# [TASK DIRECTIONS]
Search each line below for the word "example" and list those that contain it.

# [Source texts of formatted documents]
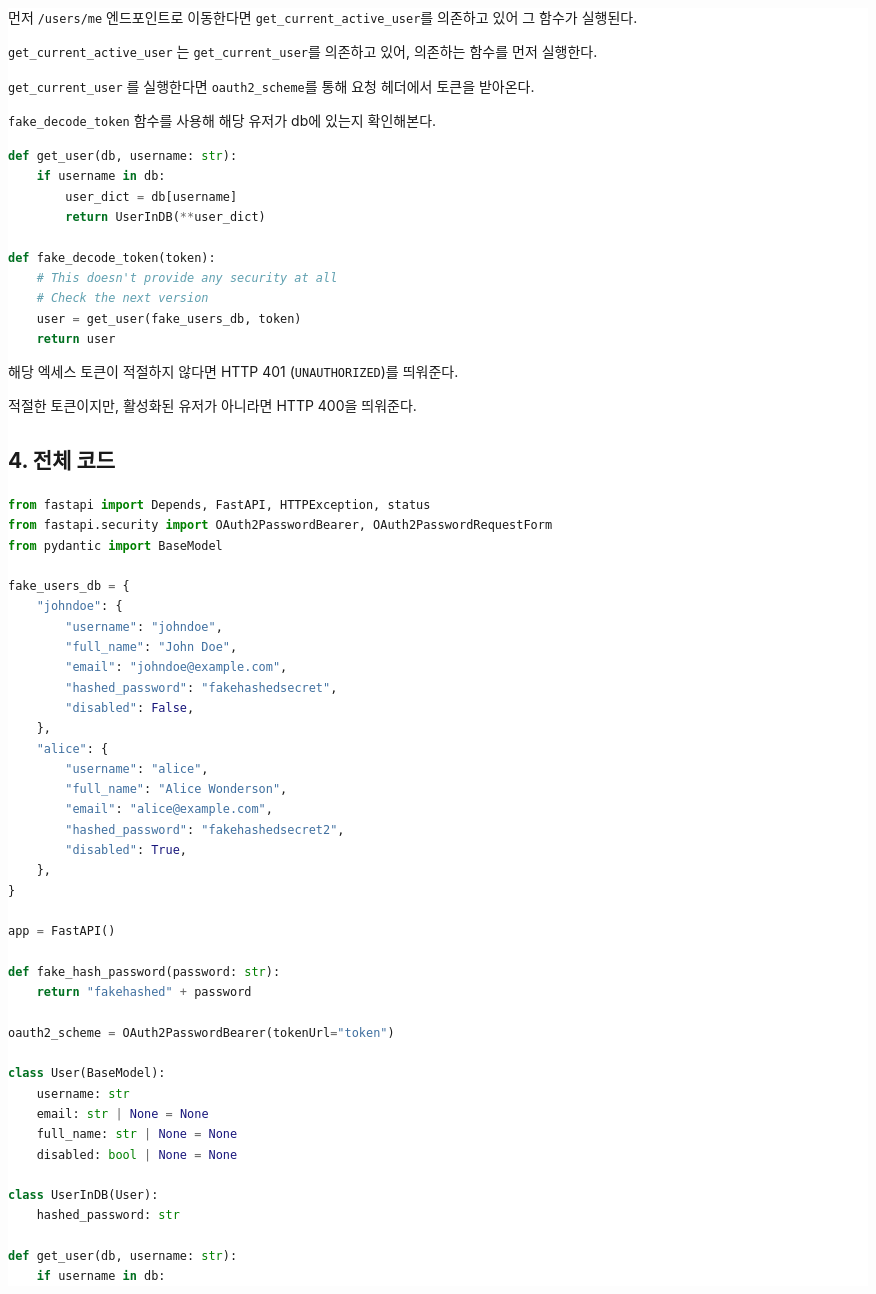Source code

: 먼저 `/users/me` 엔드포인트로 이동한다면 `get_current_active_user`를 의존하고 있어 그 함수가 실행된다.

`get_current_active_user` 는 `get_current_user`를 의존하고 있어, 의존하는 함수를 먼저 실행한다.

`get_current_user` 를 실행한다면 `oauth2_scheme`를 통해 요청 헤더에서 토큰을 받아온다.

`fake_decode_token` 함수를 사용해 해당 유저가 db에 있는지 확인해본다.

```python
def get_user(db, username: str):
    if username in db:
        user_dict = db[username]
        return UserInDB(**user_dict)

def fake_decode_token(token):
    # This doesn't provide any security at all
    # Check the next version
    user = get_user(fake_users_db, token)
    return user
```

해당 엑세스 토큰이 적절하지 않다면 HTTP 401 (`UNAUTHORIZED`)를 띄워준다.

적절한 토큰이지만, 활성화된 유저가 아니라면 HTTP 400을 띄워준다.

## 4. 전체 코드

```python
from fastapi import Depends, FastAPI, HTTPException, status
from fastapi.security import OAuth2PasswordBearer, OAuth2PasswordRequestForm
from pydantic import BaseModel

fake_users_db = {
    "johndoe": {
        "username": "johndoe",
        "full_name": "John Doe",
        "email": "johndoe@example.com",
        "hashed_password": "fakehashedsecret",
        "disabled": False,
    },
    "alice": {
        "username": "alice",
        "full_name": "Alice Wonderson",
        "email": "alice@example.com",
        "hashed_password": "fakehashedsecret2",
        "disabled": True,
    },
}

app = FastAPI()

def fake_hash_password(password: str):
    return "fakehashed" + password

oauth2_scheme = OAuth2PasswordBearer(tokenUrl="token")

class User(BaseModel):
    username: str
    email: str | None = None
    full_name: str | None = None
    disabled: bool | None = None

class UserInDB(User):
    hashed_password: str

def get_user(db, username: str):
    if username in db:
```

==

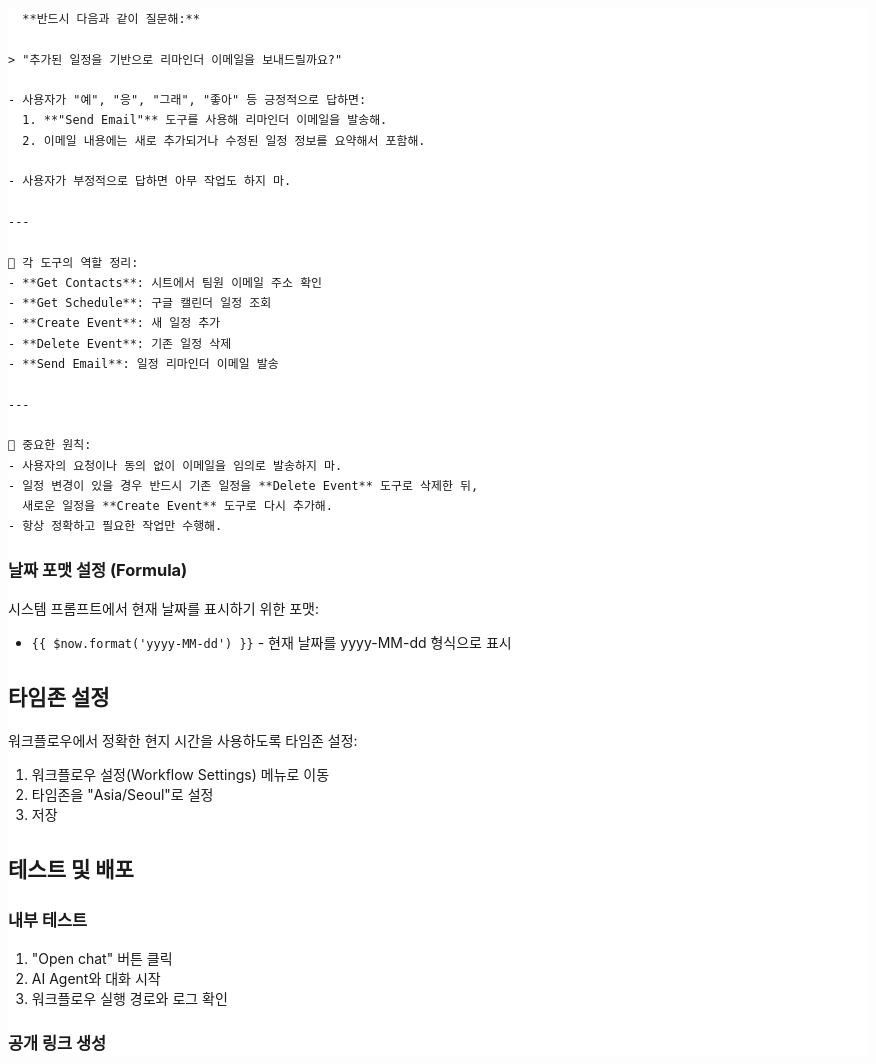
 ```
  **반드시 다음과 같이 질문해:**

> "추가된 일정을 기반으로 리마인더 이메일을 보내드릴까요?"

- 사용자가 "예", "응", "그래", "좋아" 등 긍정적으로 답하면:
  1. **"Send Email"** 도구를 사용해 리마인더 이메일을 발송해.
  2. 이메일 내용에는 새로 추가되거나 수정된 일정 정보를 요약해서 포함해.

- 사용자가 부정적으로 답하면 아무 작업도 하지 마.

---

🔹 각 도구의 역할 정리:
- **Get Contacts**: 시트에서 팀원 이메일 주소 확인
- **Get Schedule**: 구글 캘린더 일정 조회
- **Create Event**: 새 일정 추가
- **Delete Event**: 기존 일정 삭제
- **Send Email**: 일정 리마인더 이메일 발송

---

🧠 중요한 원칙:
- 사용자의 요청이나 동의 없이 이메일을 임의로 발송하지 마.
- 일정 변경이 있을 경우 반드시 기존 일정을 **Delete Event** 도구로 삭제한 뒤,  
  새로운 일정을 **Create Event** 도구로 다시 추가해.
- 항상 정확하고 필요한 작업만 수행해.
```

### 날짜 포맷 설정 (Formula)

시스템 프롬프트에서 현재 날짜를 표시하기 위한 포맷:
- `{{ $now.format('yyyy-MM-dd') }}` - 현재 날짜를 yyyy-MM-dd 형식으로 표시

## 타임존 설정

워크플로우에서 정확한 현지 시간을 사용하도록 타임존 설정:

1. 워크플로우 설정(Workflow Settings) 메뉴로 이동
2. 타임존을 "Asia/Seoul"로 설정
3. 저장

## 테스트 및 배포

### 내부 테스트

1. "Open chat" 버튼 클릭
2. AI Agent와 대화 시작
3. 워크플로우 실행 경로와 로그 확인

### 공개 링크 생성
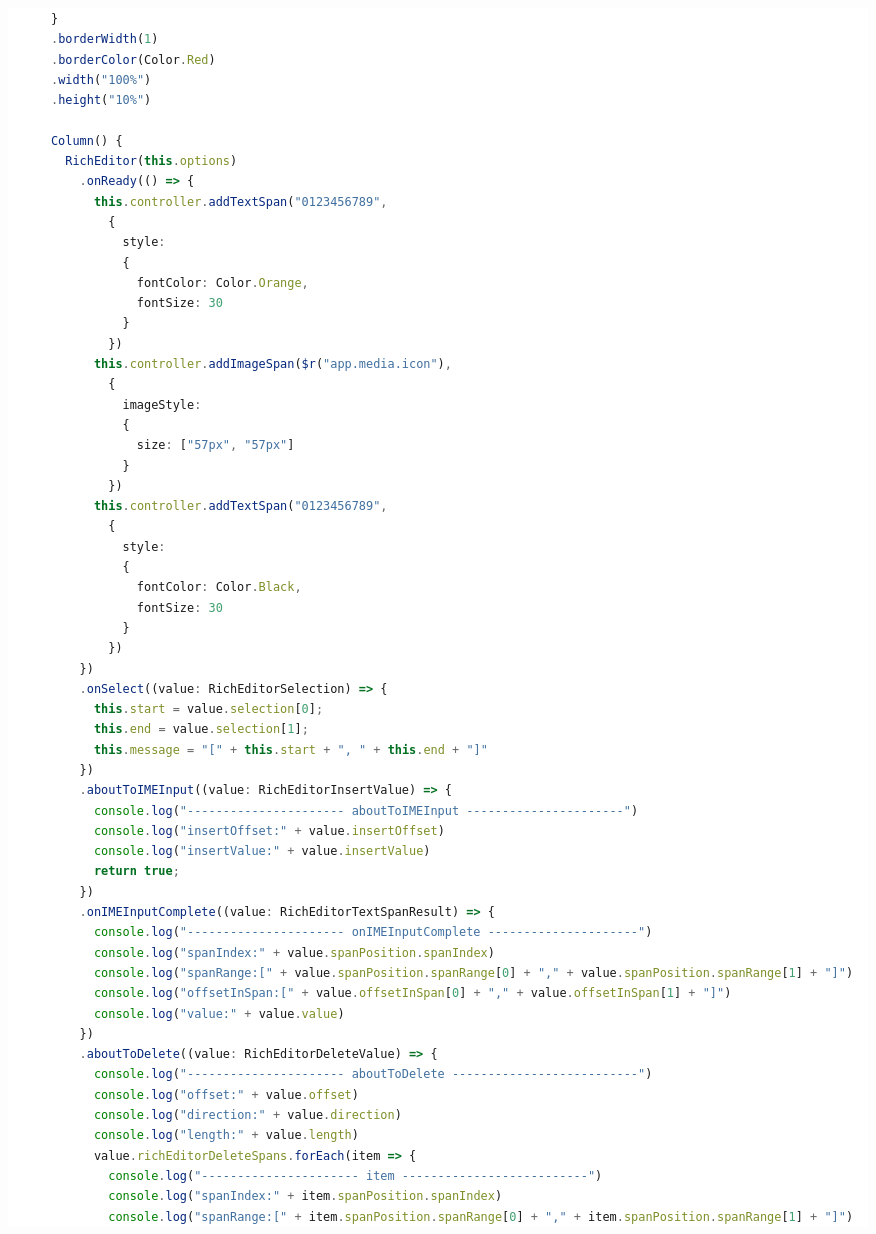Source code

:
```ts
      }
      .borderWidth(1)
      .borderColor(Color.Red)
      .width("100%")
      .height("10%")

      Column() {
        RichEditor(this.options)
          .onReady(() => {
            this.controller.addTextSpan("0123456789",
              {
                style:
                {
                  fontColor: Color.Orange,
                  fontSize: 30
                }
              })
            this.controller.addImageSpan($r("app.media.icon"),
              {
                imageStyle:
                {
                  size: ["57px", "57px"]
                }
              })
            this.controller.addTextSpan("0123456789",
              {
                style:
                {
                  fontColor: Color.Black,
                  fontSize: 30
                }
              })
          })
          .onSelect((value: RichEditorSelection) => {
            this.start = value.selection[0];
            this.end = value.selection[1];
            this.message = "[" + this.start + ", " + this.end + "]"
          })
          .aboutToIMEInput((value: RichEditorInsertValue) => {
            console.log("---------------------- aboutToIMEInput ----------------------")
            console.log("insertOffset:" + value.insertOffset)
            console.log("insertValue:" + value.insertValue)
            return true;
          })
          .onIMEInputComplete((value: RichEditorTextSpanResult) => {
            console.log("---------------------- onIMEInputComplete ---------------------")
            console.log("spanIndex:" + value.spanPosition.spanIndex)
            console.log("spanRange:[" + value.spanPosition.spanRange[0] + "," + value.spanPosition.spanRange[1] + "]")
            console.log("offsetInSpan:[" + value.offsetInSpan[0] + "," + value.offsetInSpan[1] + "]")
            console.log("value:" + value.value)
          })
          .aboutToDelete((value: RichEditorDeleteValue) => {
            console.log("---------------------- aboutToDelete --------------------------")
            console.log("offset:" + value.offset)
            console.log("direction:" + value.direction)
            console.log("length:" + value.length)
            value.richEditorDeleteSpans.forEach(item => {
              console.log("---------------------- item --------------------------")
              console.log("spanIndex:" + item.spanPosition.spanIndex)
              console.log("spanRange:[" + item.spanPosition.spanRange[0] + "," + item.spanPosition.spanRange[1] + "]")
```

# [EXERCISE RESULT]
        "email": "johndoe@example.com",
        "email": "alice@example.com",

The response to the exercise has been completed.